Consignes de l'exercice |
a) D'après l'article sur Naguib Mahfouz, de quelle année date la maison ottomane où sont exposées les affaires personnelles de l'écrivain ?
b) Donnez la suite de l'article sur Naguib Mahfouz, en reprenant après sa dernière phrase.

Extrait du document |
=-=-=-=-=
Nouveau musée, écrits inédits : 13 ans après la mort de Naguib Mahfouz, l'Egypte cultive la mémoire du "père du roman arabe moderne".
Une mosaïque représentant l'écrivain aux lunettes noires côtoie la foule d'un marché du Caire historique, le quartier d'enfance du Prix Nobel de littérature 1988. S'y croisent des enfants à vélo, des serveurs portant des plateaux de boissons chaudes et des ménagères marchandant avec les vendeurs.
Une scène semblant sortie d'un roman de ce monstre sacré de la littérature, dont les descriptions de la vie cairote, truffées de satire politique et de personnages truculents, constituent, aujourd'hui encore, une source d'inspiration.
Outre des portraits de l'écrivain, Le Caire abrite désormais un nouveau musée en son honneur, inauguré en juillet 2019 par le ministère de la Culture. Ses affaires personnelles, dont son bureau en acajou, ses récompenses et même son dernier paquet de cigarettes, sont exposées dans une maison ottomane restaurée datant de 1774, située dans la partie ancienne du Caire.
Un hommage mérité, selon Roger Allen, professeur à la Penn University (Etats-Unis) et l'un des traducteurs de Mahfouz, pour qui ce dernier a été essentiel "dans le développement de la fiction égyptienne". "Il a suivi de nombreuses pistes au cours de sa carrière", dit l'universitaire à l'AFP, précisant que ses écrits ont touché à "l'Egypte antique, au soufisme, à la politique".
=-=-=-=-=
Données fournies |
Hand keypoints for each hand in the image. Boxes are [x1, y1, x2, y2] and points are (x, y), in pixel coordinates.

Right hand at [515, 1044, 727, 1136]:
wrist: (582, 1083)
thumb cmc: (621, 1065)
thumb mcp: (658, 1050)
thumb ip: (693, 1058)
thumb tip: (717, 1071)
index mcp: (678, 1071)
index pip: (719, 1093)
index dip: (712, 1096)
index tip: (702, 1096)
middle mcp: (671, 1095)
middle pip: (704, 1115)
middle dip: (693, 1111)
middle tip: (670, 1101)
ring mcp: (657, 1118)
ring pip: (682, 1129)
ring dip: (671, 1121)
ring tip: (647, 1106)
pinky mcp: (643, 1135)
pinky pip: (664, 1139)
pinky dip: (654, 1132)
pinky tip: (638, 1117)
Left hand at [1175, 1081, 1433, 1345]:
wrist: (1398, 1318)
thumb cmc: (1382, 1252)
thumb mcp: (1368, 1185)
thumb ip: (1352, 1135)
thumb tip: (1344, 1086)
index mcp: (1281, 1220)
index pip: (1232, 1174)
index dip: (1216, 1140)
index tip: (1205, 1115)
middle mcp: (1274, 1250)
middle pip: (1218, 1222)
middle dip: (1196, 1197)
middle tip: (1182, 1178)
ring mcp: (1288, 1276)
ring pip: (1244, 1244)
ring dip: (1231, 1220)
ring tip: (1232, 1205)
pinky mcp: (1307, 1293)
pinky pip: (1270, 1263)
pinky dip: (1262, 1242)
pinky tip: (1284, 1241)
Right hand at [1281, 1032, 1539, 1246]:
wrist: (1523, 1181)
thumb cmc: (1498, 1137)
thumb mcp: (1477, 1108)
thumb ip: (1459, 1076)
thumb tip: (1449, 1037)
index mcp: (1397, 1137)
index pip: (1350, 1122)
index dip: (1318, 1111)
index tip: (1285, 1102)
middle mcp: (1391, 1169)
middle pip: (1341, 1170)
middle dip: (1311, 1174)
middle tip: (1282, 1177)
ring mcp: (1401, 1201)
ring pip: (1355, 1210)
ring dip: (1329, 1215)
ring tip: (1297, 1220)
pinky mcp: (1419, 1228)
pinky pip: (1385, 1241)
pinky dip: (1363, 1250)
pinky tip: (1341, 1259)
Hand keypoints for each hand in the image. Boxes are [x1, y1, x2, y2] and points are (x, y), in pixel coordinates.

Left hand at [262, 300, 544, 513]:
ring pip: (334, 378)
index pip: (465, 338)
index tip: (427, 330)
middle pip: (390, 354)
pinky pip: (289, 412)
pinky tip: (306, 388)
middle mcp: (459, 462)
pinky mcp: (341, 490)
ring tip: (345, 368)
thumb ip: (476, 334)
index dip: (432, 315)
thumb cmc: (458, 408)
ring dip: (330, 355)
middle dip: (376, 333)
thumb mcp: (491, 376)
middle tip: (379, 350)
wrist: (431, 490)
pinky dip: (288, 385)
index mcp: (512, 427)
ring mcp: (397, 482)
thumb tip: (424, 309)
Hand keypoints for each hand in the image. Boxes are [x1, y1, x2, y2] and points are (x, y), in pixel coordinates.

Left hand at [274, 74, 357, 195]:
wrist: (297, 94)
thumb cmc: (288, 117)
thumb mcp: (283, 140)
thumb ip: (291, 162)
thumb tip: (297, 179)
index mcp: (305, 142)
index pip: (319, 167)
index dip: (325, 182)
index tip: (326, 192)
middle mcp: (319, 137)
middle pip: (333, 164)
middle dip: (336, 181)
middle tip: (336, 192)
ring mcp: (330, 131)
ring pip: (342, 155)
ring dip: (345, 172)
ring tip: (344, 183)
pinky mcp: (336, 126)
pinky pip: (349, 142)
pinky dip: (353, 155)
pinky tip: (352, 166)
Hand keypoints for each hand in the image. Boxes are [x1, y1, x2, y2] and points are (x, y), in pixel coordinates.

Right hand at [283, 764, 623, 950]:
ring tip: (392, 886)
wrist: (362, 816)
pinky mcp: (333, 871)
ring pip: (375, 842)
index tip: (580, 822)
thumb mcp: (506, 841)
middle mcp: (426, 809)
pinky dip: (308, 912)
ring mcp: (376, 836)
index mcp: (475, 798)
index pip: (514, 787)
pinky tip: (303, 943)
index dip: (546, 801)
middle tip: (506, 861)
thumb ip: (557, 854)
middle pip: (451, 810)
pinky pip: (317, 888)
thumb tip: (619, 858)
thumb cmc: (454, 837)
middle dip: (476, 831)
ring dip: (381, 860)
=-=-=-=-=
Réponses rédigées |
a) Elle date de 1774.

b)
Sa popularité est telle que début novembre 2019, l'écrivain égyptien Ahmed Mourad a dû affronter une vague de protestations pour avoir affirmé que le travail de Naguib Mahfouz avait besoin d'être adapté pour répondre aux critères littéraires contemporains.
Des écrits inédits, publiés en 2018 en arabe par Mohammed Shoair, journaliste au magazine littéraire Akhbar Al Adab, étaient venus raviver l'aura de l'écrivain. En juillet, cette œuvre posthume a été traduite en anglais par M. Allen sous le titre The Quarter (Le quartier). Selon le traducteur, ces textes "reflètent ce à quoi ressemble un quartier du Caire", l'un des thèmes de prédilection de l'auteur.
Sa fille Oum Kalthoum se souvient de l'attachement viscéral de l'écrivain à la ville d'environ 20 millions d'habitants et à son énergie chaotique. C'est elle qui s'était rendue en Suède en 1988 pour recevoir le prix Nobel de son père, incapable de voyager en raison de sa vue détériorée. Le prix récompensait l'ensemble de son œuvre, soit une cinquantaine de romans et recueils de nouvelles.